Data is not static. The 4M tables fall into one of two groups.

Group A contains 2M tables. INSERT will occur ~100 times/day and maximum
number of records anticipated will be 200k. Periodic DELETE's will occur
removing "old" records. Age is something the client sets and I have no way
of saying 1 or 10k records will be removed.

Group B contains the other 2M tables. Maximum records ~140k and UPSERT
will be the only mechanism used to populate and maintain. Periodic
DELETE's may run on these tables as well removing "old" records.

Will a set of tables require vacuum'ing at the same time?
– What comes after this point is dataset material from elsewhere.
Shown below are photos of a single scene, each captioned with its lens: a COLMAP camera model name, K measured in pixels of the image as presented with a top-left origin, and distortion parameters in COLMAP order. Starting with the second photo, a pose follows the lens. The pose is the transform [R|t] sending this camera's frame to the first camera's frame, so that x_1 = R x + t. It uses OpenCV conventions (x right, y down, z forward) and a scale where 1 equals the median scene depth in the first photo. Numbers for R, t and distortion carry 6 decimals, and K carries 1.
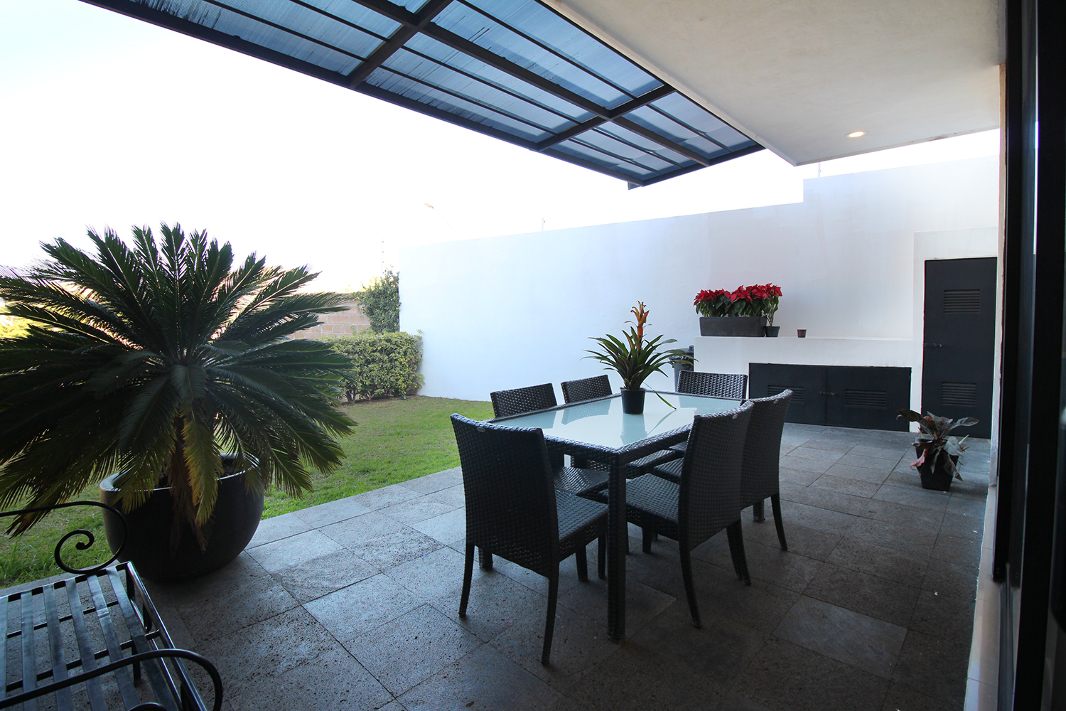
lens RADIAL K [[502.7, 0, 535.4], [0, 502.7, 351.4], [0, 0, 1]] dist [-0.000256, -0.000357]
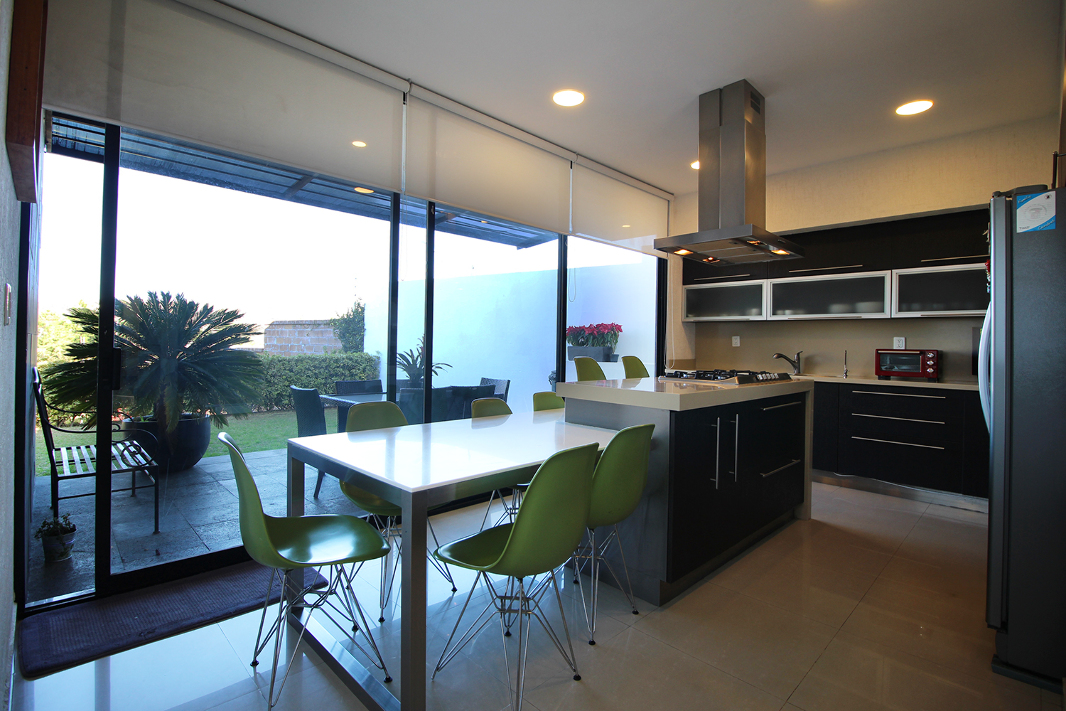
lens RADIAL K [[502.7, 0, 530.4], [0, 502.7, 352.1], [0, 0, 1]] dist [-0.000256, -0.000357]
pose [[0.999169, 0.027462, -0.030119, 0.653183], [-0.029049, 0.998140, -0.053596, 0.052040], [0.028591, 0.054427, 0.998108, -0.780414]]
Quite possibly
but I have no way to say 2 or 200k tables will need it.

When you say "must do a vacuum of the entire database", are you saying the
entire database must be vacuum'd as a whole per 2B transactions or all
tables must be vacuum'd eventually at least once? I want to be absolutely
clear on what you're saying.

> There is one potentially significant difference between autovac and manual
> vacuums here; autovac treats toast tables as just another table, with their
> own stats and their own freeze needs. If you're generating a lot of toast
> records that might make a difference.
>

I do not anticipate TOAST entering the picture. No single column or record
> 8KB or even approaching it. We have a few databases that (ab)use pg_toast
and I want to avoid those complications.